Né en Suisse en 1996, Bastien Hauser est diplômé du master Textes et création littéraire de l’École nationale supérieure des arts visuels de La Cambre à Bruxelles. „Une singularité“ est son premier roman.

„Une singularité“

Lorsque, quelques jours après son AVC qui semble avoir produit étonnement peu de dégâts, Abel Fleck observe le disque d’accrétion aux contours orangés flous et asymétriques de M87*, premier trou noir pris par une équipe scientifique en avril 2019. Il croit y voir exactement la tache de sang reproduite sur la radiographie de son cerveau et il est pris d’une certitude obsessionnelle que ces deux événements seraient liés. En proie à des troubles inquiétants et une paranoïa grandissante, il s’éloigne de ses amis vers une réalité autre et toujours plus étrange, comme si tout son être, et avec lui tout l’univers, passait de l’autre côté de l’horizon des événements.

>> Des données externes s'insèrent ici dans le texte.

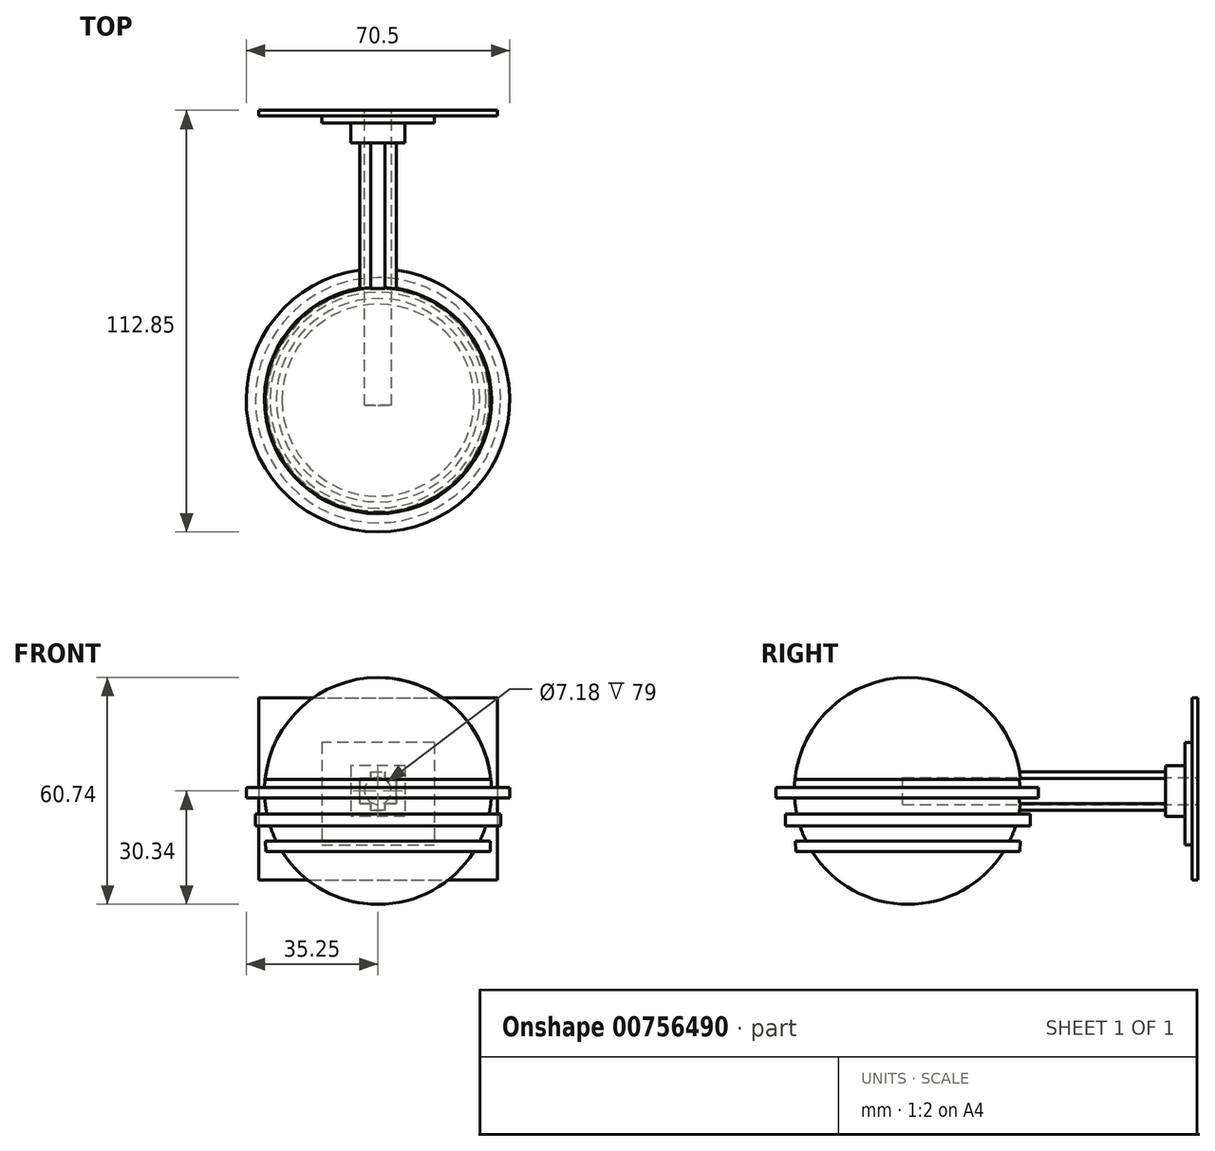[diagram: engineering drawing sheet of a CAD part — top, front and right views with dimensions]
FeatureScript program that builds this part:
annotation { "Feature Type Name" : "Feature", "Feature Type Description" : "" }
export const myFeature = defineFeature(function(context is Context, id is Id, definition is map)
    precondition{}
    {
        {
            var Q0;
            Q0=qCreatedBy(makeId("Front.planeOp"),FACE);
            var sketch = newSketch(context, id + "F0", { "sketchPlane" : qUnion([Q0])});
            skLineSegment(sketch, "E0", {"start": v(0, 24.98) * mm, "end": v(-31.95, 24.98) * mm});
            skLineSegment(sketch, "E1", {"start": v(-31.95, 24.98) * mm, "end": v(-31.95, -23.86) * mm});
            skLineSegment(sketch, "E2", {"start": v(-31.95, -23.86) * mm, "end": v(0, -23.86) * mm});
            skLineSegment(sketch, "E3.MirrorCS", {"start": v(0, 24.98) * mm, "end": v(31.95, 24.98) * mm});
            skLineSegment(sketch, "E4.MirrorCS", {"start": v(31.95, -23.86) * mm, "end": v(0, -23.86) * mm});
            skLineSegment(sketch, "E5.MirrorCS", {"start": v(31.95, 24.98) * mm, "end": v(31.95, -23.86) * mm});
            skLineSegment(sketch, "E6.bottom", {"start": v(0, 12.97) * mm, "end": v(-15.06, 12.97) * mm});
            skLineSegment(sketch, "E6.top", {"start": v(0, -14.42) * mm, "end": v(-15.06, -14.42) * mm});
            skLineSegment(sketch, "E6.right", {"start": v(-15.06, 12.97) * mm, "end": v(-15.06, -14.42) * mm});
            skLineSegment(sketch, "E7", {"start": v(0.36, 6.77) * mm, "end": v(-7.26, 6.77) * mm});
            skLineSegment(sketch, "E8", {"start": v(-7.26, 6.77) * mm, "end": v(-7.26, -6.8) * mm});
            skLineSegment(sketch, "E9", {"start": v(-7.26, -6.8) * mm, "end": v(0, -6.8) * mm});
            skLineSegment(sketch, "E10.MirrorCS", {"start": v(0, -14.42) * mm, "end": v(15.06, -14.42) * mm});
            skLineSegment(sketch, "E11.MirrorCS", {"start": v(15.06, 12.97) * mm, "end": v(15.06, -14.42) * mm});
            skLineSegment(sketch, "E12.MirrorCS", {"start": v(0, 12.97) * mm, "end": v(15.06, 12.97) * mm});
            skLineSegment(sketch, "E13.MirrorCS", {"start": v(-0.36, 6.77) * mm, "end": v(7.26, 6.77) * mm});
            skLineSegment(sketch, "E14.MirrorCS", {"start": v(7.26, 6.77) * mm, "end": v(7.26, -6.8) * mm});
            skLineSegment(sketch, "E15.MirrorCS", {"start": v(7.26, -6.8) * mm, "end": v(0, -6.8) * mm});
            skLineSegment(sketch, "E16.bottom", {"start": v(-1.88, 3.37) * mm, "end": v(-4.91, 3.37) * mm});
            skLineSegment(sketch, "E16.top", {"start": v(-1.88, -3.37) * mm, "end": v(-4.91, -3.37) * mm});
            skLineSegment(sketch, "E16.right", {"start": v(-4.91, 3.37) * mm, "end": v(-4.91, -3.37) * mm});
            skLineSegment(sketch, "E17.MirrorCS", {"start": v(1.88, 3.37) * mm, "end": v(4.91, 3.37) * mm});
            skLineSegment(sketch, "E18.MirrorCS", {"start": v(4.91, 3.37) * mm, "end": v(4.91, -3.37) * mm});
            skLineSegment(sketch, "E19.MirrorCS", {"start": v(1.88, -3.37) * mm, "end": v(4.91, -3.37) * mm});
            skLineSegment(sketch, "E20", {"start": v(-1.88, -3.37) * mm, "end": v(-1.88, -5.2) * mm});
            skLineSegment(sketch, "E21", {"start": v(-1.88, -5.2) * mm, "end": v(0, -5.2) * mm});
            skLineSegment(sketch, "E22.MirrorCS", {"start": v(-1.88, 3.37) * mm, "end": v(-1.88, 5.2) * mm});
            skLineSegment(sketch, "E23.MirrorCS", {"start": v(-1.88, 5.2) * mm, "end": v(0, 5.2) * mm});
            skLineSegment(sketch, "E24.MirrorCS", {"start": v(1.88, -3.37) * mm, "end": v(1.88, -5.2) * mm});
            skLineSegment(sketch, "E25.MirrorCS", {"start": v(1.88, -5.2) * mm, "end": v(0, -5.2) * mm});
            skLineSegment(sketch, "E26.MirrorCS", {"start": v(1.88, 3.37) * mm, "end": v(1.88, 5.2) * mm});
            skLineSegment(sketch, "E27.MirrorCS", {"start": v(1.88, 5.2) * mm, "end": v(0, 5.2) * mm});
            skSolve(sketch);
        }
        {
            var Q0;
            Q0=makeQuery(id+"F0.imprint","IMPRINT",FACE,{"disambiguationData":[TD([[makeQuery(id+"F0.imprint","IMPRINT",EDGE,{"derivedFrom":sQuery(id+"F0.wireOp",EDGE,"E7")}),1.0]])]});
            extrude(context, id + "F1", {"entities" : qUnion([Q0]), "depth" : 8.7 * mm, "offsetDistance" : 25 * mm});
        }
        {
            var Q0;
            Q0=makeQuery(id+"F0.imprint","IMPRINT",FACE,{"disambiguationData":[TD([[makeQuery(id+"F0.imprint","IMPRINT",EDGE,{"derivedFrom":sQuery(id+"F0.wireOp",EDGE,"E6.bottom")}),1.0]])]});
            extrude(context, id + "F2", {"entities" : qUnion([Q0]), "operationType" : NewBodyOperationType.ADD, "depth" : 3.4 * mm, "offsetDistance" : 25 * mm});
        }
        {
            var Q0;
            Q0=makeQuery(id+"F0.imprint","IMPRINT",FACE,{"disambiguationData":[TD([[makeQuery(id+"F0.imprint","IMPRINT",EDGE,{"derivedFrom":sQuery(id+"F0.wireOp",EDGE,"E16.bottom")}),1.0]])]});
            extrude(context, id + "F3", {"entities" : qUnion([Q0]), "operationType" : NewBodyOperationType.ADD, "depth" : 77.6 * mm, "offsetDistance" : 25 * mm});
        }
        {
            var Q0;
            Q0=makeQuery(id+"F3.opExtrude","CAP_FACE",FACE,{"disambiguationData":[OSD([sQuery(id+"F0.wireOp",EDGE,"E16.bottom"),sQuery(id+"F0.wireOp",EDGE,"E16.top"),sQuery(id+"F0.wireOp",EDGE,"E16.right"),sQuery(id+"F0.wireOp",EDGE,"E17.MirrorCS"),sQuery(id+"F0.wireOp",EDGE,"E18.MirrorCS"),sQuery(id+"F0.wireOp",EDGE,"E19.MirrorCS")])],"isStart":false});
            var sketch = newSketch(context, id + "F4", { "sketchPlane" : qUnion([Q0])});
            skArc(sketch, "E28", {"start": v(0, 30.4) * mm, "mid": v(-20.38, 22.55) * mm, "end": v(-30.22, 3.06) * mm});
            skPoint(sketch, "E29", {"position": v(0, -3.37) * mm});
            skLineSegment(sketch, "E30", {"start": v(0, 30.4) * mm, "end": v(0, -30.34) * mm});
            skArc(sketch, "E31.trimOffspring", {"start": v(-30.3, -1.89) * mm, "mid": v(-30.1, -4.03) * mm, "end": v(-29.74, -6.15) * mm});
            skLineSegment(sketch, "E32", {"start": v(-30.21, 3.06) * mm, "end": v(-30.22, 3.06) * mm});
            skArc(sketch, "E33", {"start": v(-30.21, 3.06) * mm, "mid": v(-30.33, 2.02) * mm, "end": v(-30.4, 0.98) * mm});
            skLineSegment(sketch, "E34", {"start": v(-30.3, -1.89) * mm, "end": v(-35.25, -1.89) * mm});
            skLineSegment(sketch, "E35", {"start": v(-35.25, -1.89) * mm, "end": v(-35.25, 0.98) * mm});
            skLineSegment(sketch, "E36", {"start": v(-35.25, 0.98) * mm, "end": v(-30.4, 0.98) * mm});
            skLineSegment(sketch, "E37", {"start": v(-29.74, -6.15) * mm, "end": v(-32.82, -6.15) * mm});
            skPoint(sketch, "E37.endSnap0", {"position": v(-32.82, 0.98) * mm});
            skLineSegment(sketch, "E38", {"start": v(-32.82, -6.15) * mm, "end": v(-32.82, -9.34) * mm});
            skLineSegment(sketch, "E39", {"start": v(-32.82, -9.34) * mm, "end": v(-28.89, -9.34) * mm});
            skArc(sketch, "E40.trimOffspring", {"start": v(-28.89, -9.34) * mm, "mid": v(-28.13, -11.42) * mm, "end": v(-27.22, -13.43) * mm});
            skLineSegment(sketch, "E41", {"start": v(-27.22, -13.43) * mm, "end": v(-30.08, -13.43) * mm});
            skLineSegment(sketch, "E42", {"start": v(-30.08, -13.43) * mm, "end": v(-30.02, -16.23) * mm});
            skLineSegment(sketch, "E43", {"start": v(-30.02, -16.23) * mm, "end": v(-25.7, -16.14) * mm});
            skArc(sketch, "E44.trimOffspring", {"start": v(-25.7, -16.14) * mm, "mid": v(-14.68, -26.55) * mm, "end": v(0, -30.34) * mm});
            skSolve(sketch);
        }
        {
            var Q0;
            {var subQ2=sQuery(id+"F4.wireOp",EDGE,"E28");Q0=makeQuery(id+"F4.imprint","IMPRINT",FACE,{"disambiguationData":[TD([[makeQuery(id+"F4.imprint","IMPRINT",EDGE,{"derivedFrom":subQ2}),1.0]])]});}
            var Q1;
            {var subQ5=makeQuery(id+"F3.opExtrude","CAP_EDGE",EDGE,{"disambiguationData":[OSD([sQuery(id+"F0.wireOp",EDGE,"E16.right")])],"isStart":false});Q1=makeQuery(id+"F4.imprint","IMPRINT",FACE,{"disambiguationData":[TD([[makeQuery(id+"F4.imprint","IMPRINT",EDGE,{"derivedFrom":subQ5}),1.0]])]});}
            var Q2;
            Q2=sQuery(id+"F4.wireOp",EDGE,"E30");
            revolve(context, id + "F5", {"operationType" : NewBodyOperationType.ADD, "surfaceOperationType" : NewSurfaceOperationType.NEW, "entities" : qUnion([Q0, Q1]), "axis" : qUnion([Q2]), "revolveType" : RevolveType.FULL});
        }
        {
            var Q0;
            Q0=makeQuery(id+"F0.imprint","IMPRINT",FACE,{"disambiguationData":[TD([[makeQuery(id+"F0.imprint","IMPRINT",EDGE,{"derivedFrom":sQuery(id+"F0.wireOp",EDGE,"E0")}),1.0]])]});
            extrude(context, id + "F6", {"entities" : qUnion([Q0]), "operationType" : NewBodyOperationType.ADD, "depth" : 1.5 * mm, "offsetDistance" : 25 * mm});
        }
        {
            var Q0;
            Q0=qCreatedBy(makeId("Front.planeOp"),FACE);
            var sketch = newSketch(context, id + "F7", { "sketchPlane" : qUnion([Q0])});
            skCircle(sketch, "E45", {"center": v(0, 0) * mm, "radius": 3.6 * mm});
            skSolve(sketch);
        }
        {
            var Q0;
            Q0=makeQuery(id+"F7.imprint","IMPRINT",FACE,{"disambiguationData":[TD([[makeQuery(id+"F7.imprint","IMPRINT",EDGE,{"derivedFrom":sQuery(id+"F7.wireOp",EDGE,"E45")}),1.0]])]});
            extrude(context, id + "F8", {"entities" : qUnion([Q0]), "operationType" : NewBodyOperationType.REMOVE, "depth" : 79 * mm, "offsetDistance" : 25 * mm});
        }
    });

Partant d’un des plus grands paradoxes de l’univers, „un point dans le monde où le monde disparaît“, „Une singularité“ est un roman riche et complexe qui d’une métaphore tissée verse dans le fantasque pour questionner le découpage du monde fait par la science occidentale, notre rapport au monde et à l’inconnu et incompréhensible dans nos vies – roman qui, d’une écriture drôle et sensible, nous enlève du dessous de nos pieds les repères qui bercent notre quotidien.

Bastien Hauser: „Une singularité“, Actes Sud, France, ISBN 978-2-330-18951-8.